**WRITTEN PROBLEM:**
Reproduce everything from the entry containing "table_header [231, 1531, 436, 1611]" down to the entry containing "text Ejemplo 2. [88, 771, 1152, 833]", substituting "fracción simplificada" for every occurrence of "fracción irreducible" and leaving all else unchanged.

— START OF RECORDED INFORMATION —

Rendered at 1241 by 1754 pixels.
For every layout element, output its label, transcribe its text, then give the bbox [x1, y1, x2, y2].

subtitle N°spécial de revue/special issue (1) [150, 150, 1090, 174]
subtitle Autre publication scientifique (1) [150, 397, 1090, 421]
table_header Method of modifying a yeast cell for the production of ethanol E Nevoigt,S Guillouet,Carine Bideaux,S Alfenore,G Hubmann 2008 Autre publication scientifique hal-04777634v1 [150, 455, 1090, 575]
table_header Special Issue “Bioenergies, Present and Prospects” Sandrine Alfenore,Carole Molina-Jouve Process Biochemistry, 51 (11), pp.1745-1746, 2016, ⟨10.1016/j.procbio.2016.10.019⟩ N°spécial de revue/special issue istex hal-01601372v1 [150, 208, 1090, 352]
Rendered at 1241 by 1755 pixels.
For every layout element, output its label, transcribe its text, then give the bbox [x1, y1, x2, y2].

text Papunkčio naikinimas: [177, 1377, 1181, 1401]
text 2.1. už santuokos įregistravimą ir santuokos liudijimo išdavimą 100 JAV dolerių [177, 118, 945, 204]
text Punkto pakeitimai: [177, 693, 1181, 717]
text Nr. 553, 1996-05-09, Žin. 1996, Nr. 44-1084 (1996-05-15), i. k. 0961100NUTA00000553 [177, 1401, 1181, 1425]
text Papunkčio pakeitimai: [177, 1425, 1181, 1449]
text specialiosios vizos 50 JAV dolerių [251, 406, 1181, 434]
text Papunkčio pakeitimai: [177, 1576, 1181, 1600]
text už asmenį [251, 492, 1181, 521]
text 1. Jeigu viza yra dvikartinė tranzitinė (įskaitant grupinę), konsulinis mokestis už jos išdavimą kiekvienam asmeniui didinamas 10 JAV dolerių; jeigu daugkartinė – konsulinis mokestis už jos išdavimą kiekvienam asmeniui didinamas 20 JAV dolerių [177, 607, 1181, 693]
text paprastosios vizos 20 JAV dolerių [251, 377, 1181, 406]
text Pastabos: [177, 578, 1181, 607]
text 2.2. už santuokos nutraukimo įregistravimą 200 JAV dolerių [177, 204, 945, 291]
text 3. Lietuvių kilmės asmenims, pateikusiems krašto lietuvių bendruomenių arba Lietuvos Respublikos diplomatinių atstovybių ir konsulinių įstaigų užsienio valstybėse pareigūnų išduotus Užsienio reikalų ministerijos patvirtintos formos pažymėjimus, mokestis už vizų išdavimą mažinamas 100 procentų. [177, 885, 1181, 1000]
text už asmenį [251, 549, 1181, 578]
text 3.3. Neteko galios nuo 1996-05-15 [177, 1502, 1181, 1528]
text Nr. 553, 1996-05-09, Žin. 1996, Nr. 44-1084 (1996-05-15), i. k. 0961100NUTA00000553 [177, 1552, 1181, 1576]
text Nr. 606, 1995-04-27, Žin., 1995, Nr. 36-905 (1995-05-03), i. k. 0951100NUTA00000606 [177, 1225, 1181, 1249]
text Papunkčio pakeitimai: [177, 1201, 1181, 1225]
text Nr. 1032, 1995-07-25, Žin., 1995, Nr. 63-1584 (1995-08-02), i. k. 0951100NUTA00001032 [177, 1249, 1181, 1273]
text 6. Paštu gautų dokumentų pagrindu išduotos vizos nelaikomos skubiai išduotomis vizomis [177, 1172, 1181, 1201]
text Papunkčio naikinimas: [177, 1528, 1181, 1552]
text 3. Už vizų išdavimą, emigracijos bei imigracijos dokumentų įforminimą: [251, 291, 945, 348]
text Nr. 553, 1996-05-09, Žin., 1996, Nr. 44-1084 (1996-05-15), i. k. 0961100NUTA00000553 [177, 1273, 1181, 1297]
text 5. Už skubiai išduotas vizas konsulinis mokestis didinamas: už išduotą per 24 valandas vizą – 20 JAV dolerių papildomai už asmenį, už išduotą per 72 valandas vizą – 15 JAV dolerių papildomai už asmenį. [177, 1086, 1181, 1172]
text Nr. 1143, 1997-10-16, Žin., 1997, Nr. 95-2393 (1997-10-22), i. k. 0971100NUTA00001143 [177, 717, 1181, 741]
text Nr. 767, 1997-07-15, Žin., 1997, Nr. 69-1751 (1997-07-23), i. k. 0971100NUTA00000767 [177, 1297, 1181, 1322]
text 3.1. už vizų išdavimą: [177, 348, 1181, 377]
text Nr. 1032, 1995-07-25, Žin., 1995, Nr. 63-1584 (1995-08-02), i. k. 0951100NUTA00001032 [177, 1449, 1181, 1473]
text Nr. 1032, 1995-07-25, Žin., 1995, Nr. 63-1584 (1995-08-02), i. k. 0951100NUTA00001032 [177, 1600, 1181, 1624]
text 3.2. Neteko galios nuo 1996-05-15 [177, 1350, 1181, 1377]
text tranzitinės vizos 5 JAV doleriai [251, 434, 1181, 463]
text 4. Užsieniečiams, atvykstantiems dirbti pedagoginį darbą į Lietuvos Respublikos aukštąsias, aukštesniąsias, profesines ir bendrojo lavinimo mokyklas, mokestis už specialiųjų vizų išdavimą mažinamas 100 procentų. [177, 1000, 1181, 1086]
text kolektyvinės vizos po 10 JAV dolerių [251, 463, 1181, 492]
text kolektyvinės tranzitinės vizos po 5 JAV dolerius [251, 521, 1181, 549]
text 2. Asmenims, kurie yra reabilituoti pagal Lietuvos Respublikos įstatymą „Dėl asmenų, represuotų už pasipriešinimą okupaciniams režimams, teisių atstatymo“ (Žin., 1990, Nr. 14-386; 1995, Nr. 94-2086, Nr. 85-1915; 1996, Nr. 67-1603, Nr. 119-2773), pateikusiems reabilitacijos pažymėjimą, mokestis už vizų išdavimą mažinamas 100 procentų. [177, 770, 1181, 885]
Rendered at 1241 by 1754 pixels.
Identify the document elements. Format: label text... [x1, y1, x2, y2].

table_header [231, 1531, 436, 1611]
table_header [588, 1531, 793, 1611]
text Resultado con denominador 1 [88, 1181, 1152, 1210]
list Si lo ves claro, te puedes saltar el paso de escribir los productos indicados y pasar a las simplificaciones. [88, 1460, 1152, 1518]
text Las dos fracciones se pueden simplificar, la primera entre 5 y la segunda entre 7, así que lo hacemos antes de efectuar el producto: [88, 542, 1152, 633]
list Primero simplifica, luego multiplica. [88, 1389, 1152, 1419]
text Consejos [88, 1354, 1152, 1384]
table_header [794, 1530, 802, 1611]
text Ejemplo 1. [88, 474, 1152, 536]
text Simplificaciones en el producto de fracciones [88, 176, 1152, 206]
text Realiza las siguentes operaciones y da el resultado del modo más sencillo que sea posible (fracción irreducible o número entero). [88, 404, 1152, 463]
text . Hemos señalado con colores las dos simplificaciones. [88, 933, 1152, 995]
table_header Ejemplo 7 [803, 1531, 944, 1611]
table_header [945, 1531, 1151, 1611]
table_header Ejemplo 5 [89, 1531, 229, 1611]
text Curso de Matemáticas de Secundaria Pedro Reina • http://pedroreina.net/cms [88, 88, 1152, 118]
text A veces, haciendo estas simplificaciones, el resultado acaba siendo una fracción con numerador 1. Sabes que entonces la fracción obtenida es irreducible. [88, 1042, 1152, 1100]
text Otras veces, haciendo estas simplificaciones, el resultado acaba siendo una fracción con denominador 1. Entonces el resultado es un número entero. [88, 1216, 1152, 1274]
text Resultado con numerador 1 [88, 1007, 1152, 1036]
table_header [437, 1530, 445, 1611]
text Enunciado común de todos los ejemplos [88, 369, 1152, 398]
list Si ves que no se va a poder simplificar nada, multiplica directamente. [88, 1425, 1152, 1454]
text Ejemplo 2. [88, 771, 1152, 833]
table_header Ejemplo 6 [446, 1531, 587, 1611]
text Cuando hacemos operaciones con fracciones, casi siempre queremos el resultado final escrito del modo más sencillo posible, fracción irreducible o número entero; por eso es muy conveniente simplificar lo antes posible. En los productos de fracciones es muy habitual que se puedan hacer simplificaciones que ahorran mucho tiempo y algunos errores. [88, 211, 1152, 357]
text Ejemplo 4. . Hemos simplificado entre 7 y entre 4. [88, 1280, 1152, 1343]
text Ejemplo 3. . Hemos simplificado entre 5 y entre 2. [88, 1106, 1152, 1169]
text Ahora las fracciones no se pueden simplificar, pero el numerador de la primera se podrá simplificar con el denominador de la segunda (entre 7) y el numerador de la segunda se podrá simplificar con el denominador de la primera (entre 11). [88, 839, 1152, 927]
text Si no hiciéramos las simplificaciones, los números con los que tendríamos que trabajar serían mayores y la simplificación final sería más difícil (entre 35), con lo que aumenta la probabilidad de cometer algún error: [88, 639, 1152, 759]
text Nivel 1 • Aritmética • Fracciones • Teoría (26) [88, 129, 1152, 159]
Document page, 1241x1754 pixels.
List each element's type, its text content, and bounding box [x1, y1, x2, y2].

— END OF RECORDED INFORMATION —

**WRITTEN RESPONSE:**
table_header [231, 1531, 436, 1611]
table_header [588, 1531, 793, 1611]
text Resultado con denominador 1 [88, 1181, 1152, 1210]
list Si lo ves claro, te puedes saltar el paso de escribir los productos indicados y pasar a las simplificaciones. [88, 1460, 1152, 1518]
text Las dos fracciones se pueden simplificar, la primera entre 5 y la segunda entre 7, así que lo hacemos antes de efectuar el producto: [88, 542, 1152, 633]
list Primero simplifica, luego multiplica. [88, 1389, 1152, 1419]
text Consejos [88, 1354, 1152, 1384]
table_header [794, 1530, 802, 1611]
text Ejemplo 1. [88, 474, 1152, 536]
text Simplificaciones en el producto de fracciones [88, 176, 1152, 206]
text Realiza las siguentes operaciones y da el resultado del modo más sencillo que sea posible (fracción simplificada o número entero). [88, 404, 1152, 463]
text . Hemos señalado con colores las dos simplificaciones. [88, 933, 1152, 995]
table_header Ejemplo 7 [803, 1531, 944, 1611]
table_header [945, 1531, 1151, 1611]
table_header Ejemplo 5 [89, 1531, 229, 1611]
text Curso de Matemáticas de Secundaria Pedro Reina • http://pedroreina.net/cms [88, 88, 1152, 118]
text A veces, haciendo estas simplificaciones, el resultado acaba siendo una fracción con numerador 1. Sabes que entonces la fracción obtenida es irreducible. [88, 1042, 1152, 1100]
text Otras veces, haciendo estas simplificaciones, el resultado acaba siendo una fracción con denominador 1. Entonces el resultado es un número entero. [88, 1216, 1152, 1274]
text Resultado con numerador 1 [88, 1007, 1152, 1036]
table_header [437, 1530, 445, 1611]
text Enunciado común de todos los ejemplos [88, 369, 1152, 398]
list Si ves que no se va a poder simplificar nada, multiplica directamente. [88, 1425, 1152, 1454]
text Ejemplo 2. [88, 771, 1152, 833]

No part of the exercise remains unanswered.